Outra análise sobre a formação profissional é trazida por Paixão, desta vez para o
professor de Educação Física. O autor analisa, a partir do conceito de profissionalismo
emergente, aspectos subjacentes ao processo de aprendizagem de professores de Educação Física
no início de carreira em academias de ginástica. Novamente, observa-se a necessidade, na prática
profissional, da busca de respostas para situações problemas, o que deve ser refletido
academicamente por meio do fomento à emancipação do educador físico em formação.

Gonçalves e Crepalde apresentam uma análise quantitativa sobre a presença do rádio no


consumo de músicas de um modo geral, bem como sua força atual como veículo de difusão de
novos artistas e o seu potencial junto a um público interessado em música.

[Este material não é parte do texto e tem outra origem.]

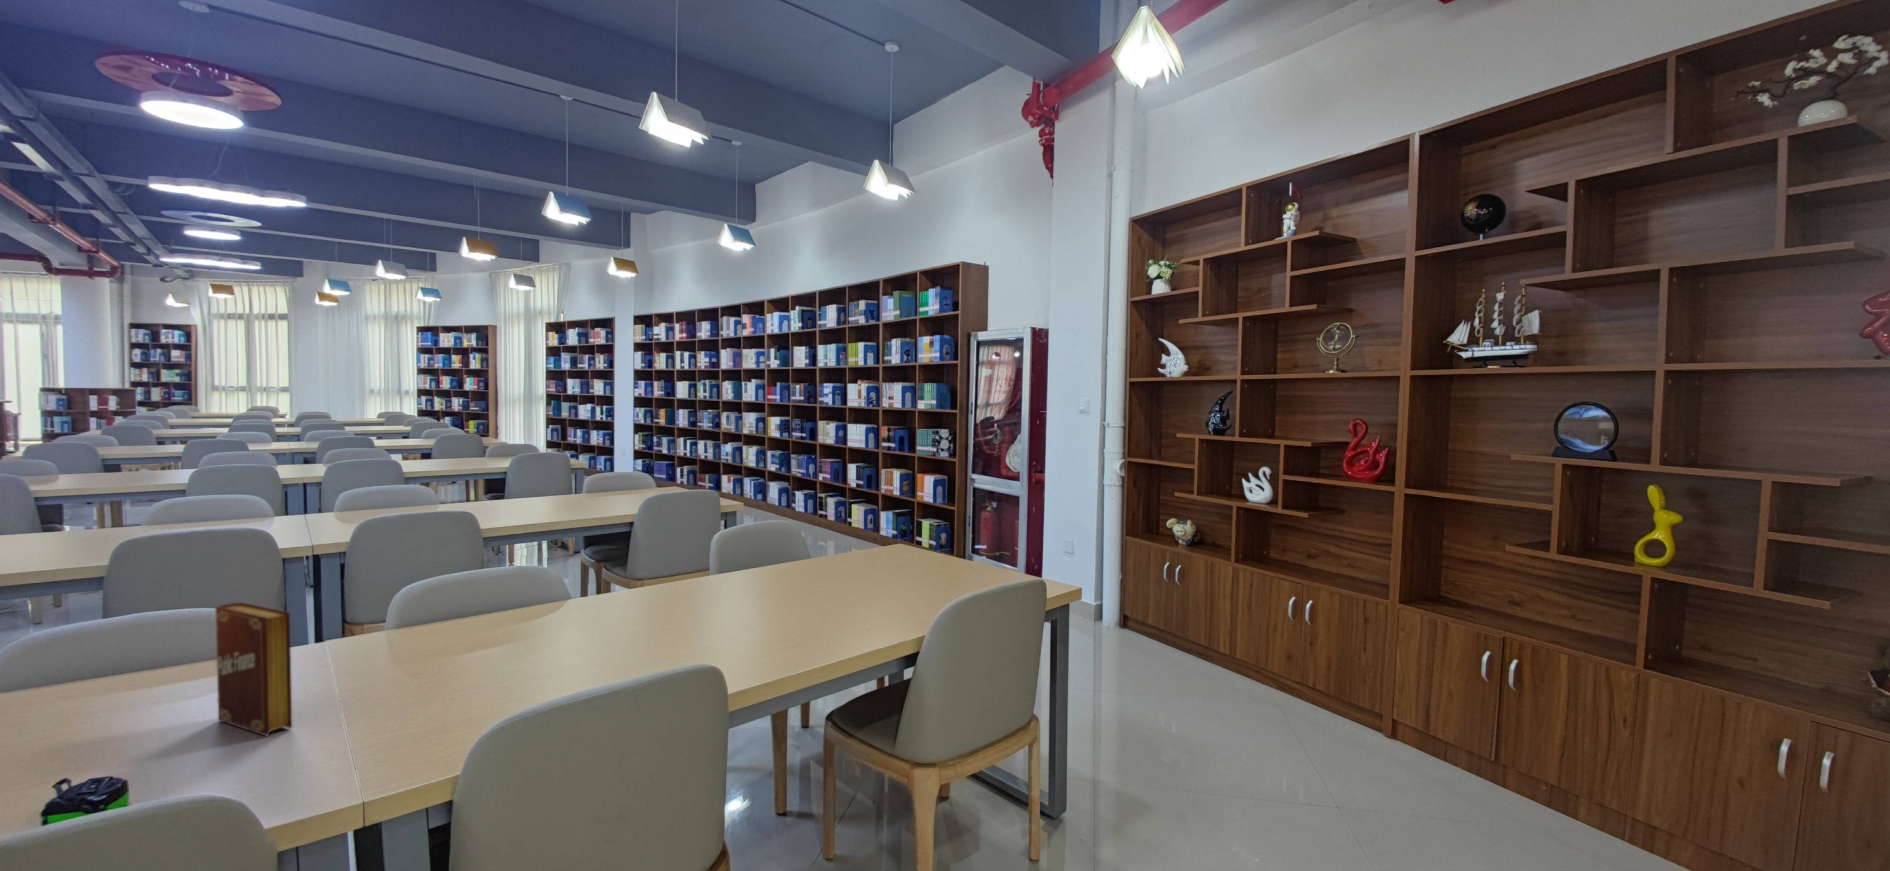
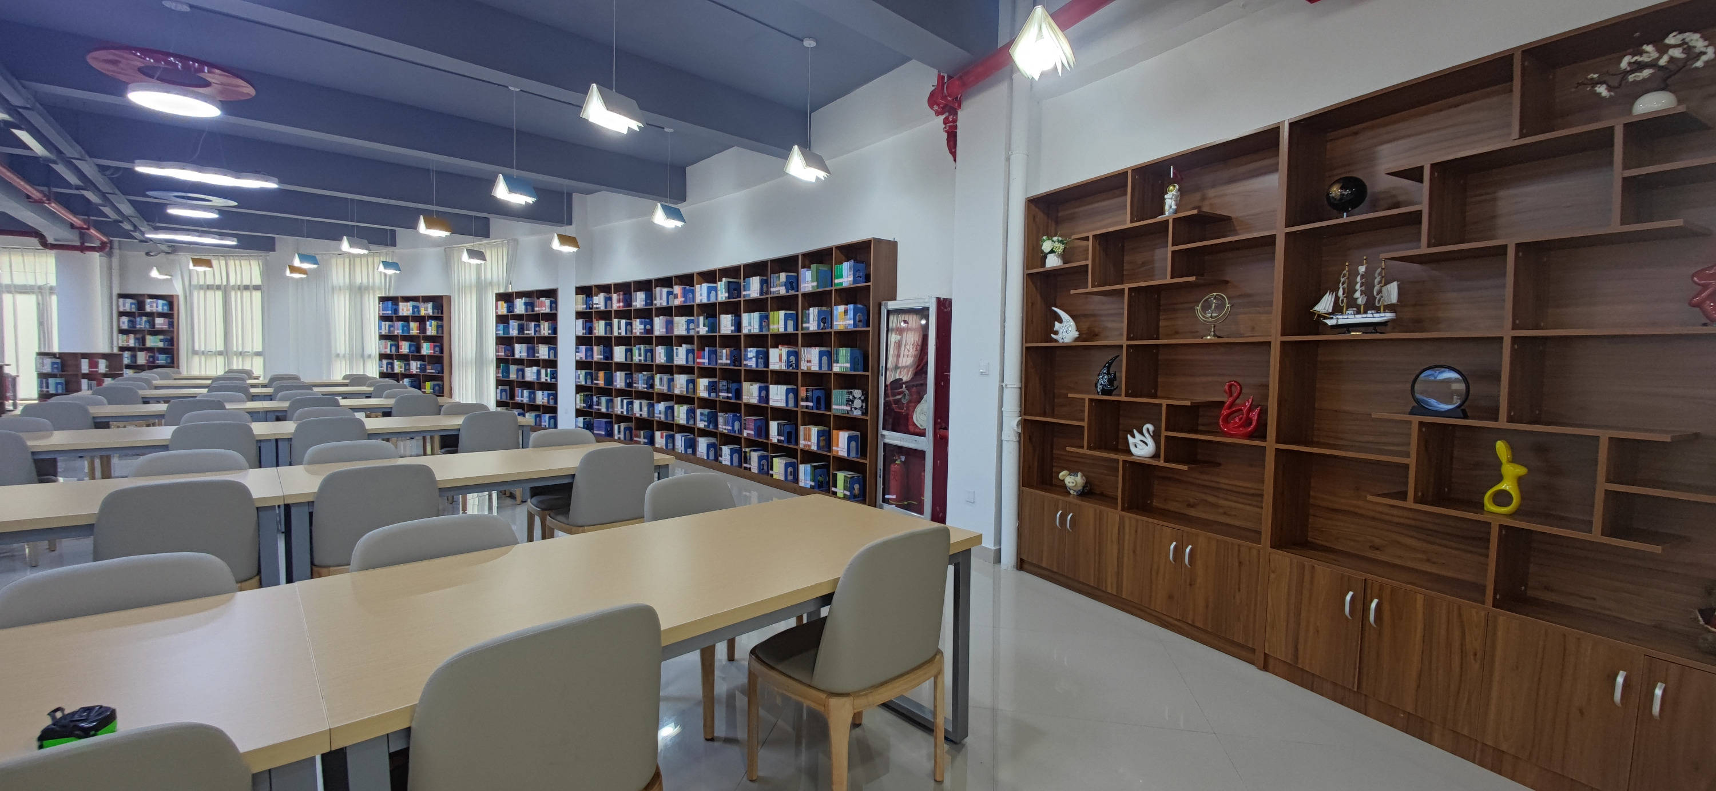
- book [215,601,293,737]
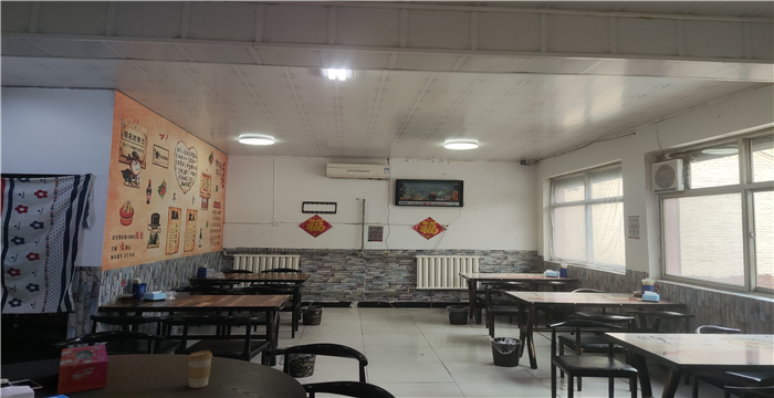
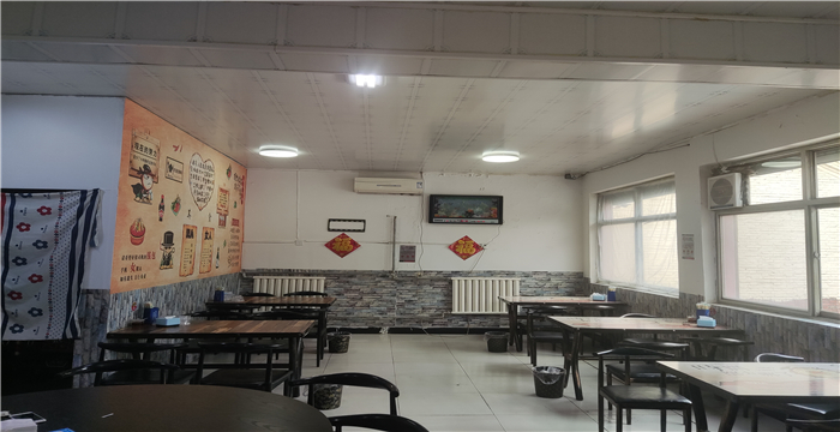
- tissue box [56,344,109,395]
- coffee cup [187,349,213,389]
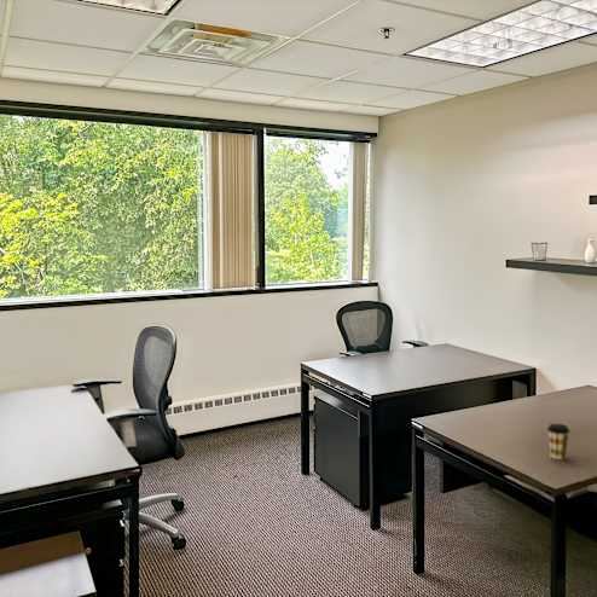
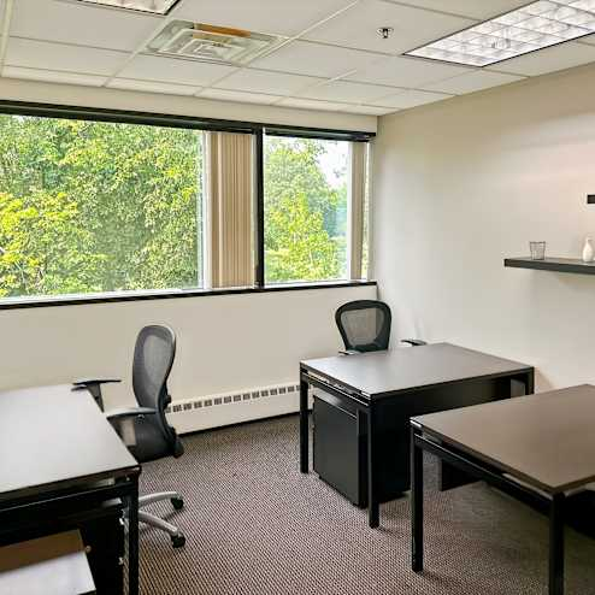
- coffee cup [546,423,570,460]
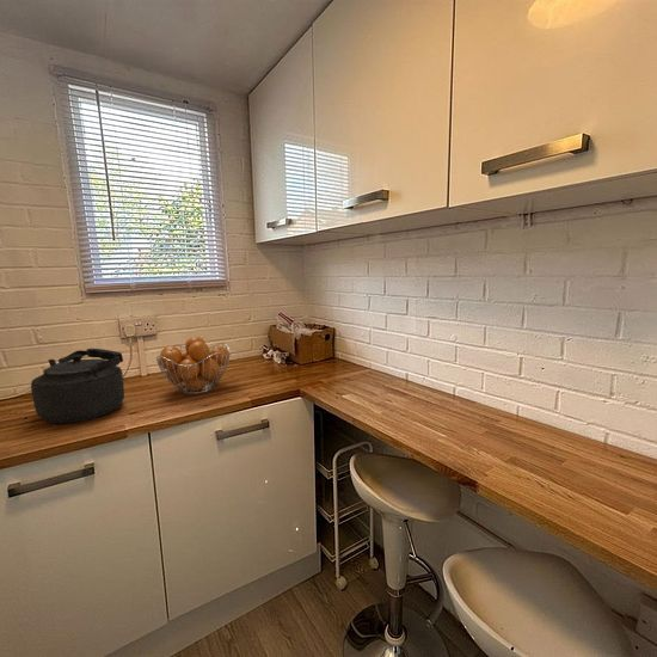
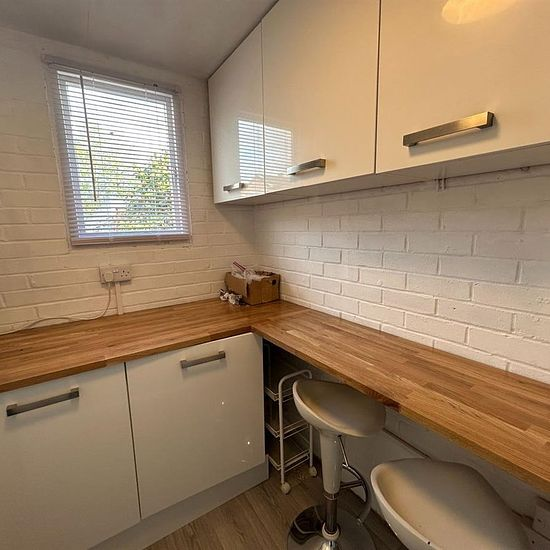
- fruit basket [155,336,232,395]
- kettle [30,348,125,425]
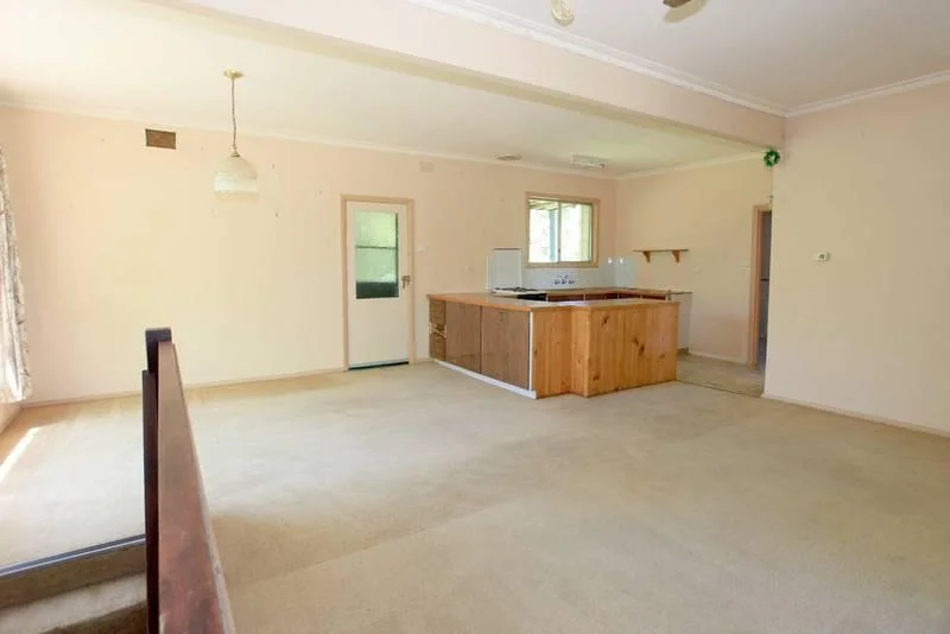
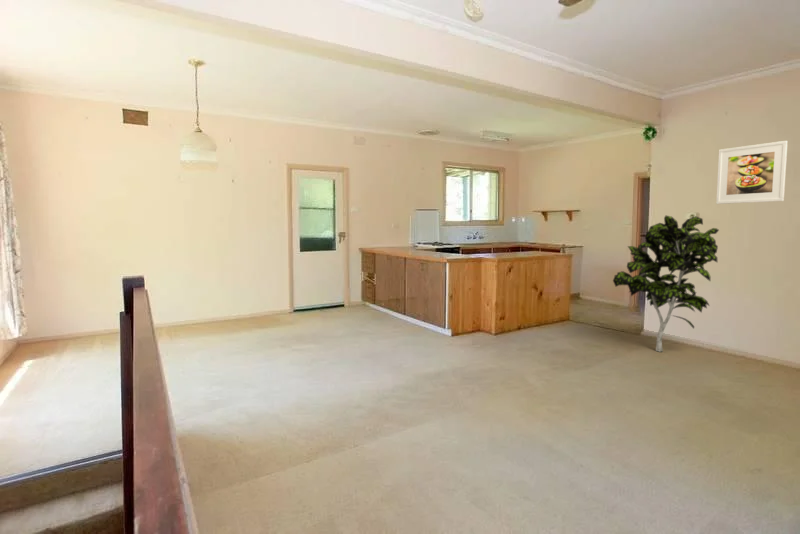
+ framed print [715,140,789,205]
+ indoor plant [612,215,720,353]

Assim, professores pesquisadores, quando apresentados com situações problemas,


identificaram e delimitaram suas perguntas. Metodologicamente, buscaram respostas e
rigorosamente apresentaram seus achados nesta edição da Revista Formação@Docente,
contribuindo para a produção e construção do conhecimento não só dos autores mas também para
os demais colegas de profissão atuais e futuros. Pode-se perceber nesta edição que mais um ciclo
de pesquisa se conclui. Não será o último. E que sejam sempre mais numerosos.